EXERCISE PROMPT: Write out every record below exactly, leaving the pictures out.

EXTRACTED RECORDS:

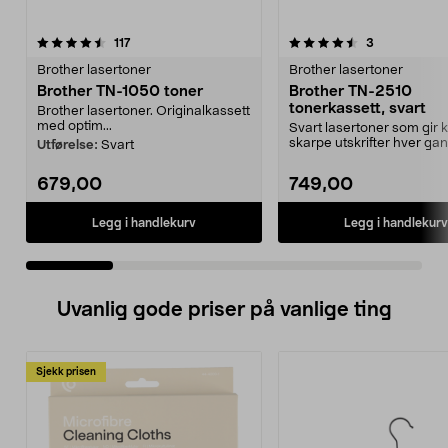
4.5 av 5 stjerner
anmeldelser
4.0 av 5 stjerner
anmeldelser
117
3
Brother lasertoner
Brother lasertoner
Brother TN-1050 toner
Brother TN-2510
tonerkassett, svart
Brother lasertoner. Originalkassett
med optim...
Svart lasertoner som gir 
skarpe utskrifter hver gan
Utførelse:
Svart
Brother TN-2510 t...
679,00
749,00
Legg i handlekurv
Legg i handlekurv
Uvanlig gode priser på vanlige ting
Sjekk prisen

RESPONSE BELOW:
4.5 av 5 stjerner
anmeldelser
4.0 av 5 stjerner
anmeldelser
117
3
Brother lasertoner
Brother lasertoner
Brother TN-1050 toner
Brother TN-2510
tonerkassett, svart
Brother lasertoner. Originalkassett
med optim...
Svart lasertoner som gir 
skarpe utskrifter hver gan
Utførelse:
Svart
Brother TN-2510 t...
679,00
749,00
Legg i handlekurv
Legg i handlekurv
Uvanlig gode priser på vanlige ting
Sjekk prisen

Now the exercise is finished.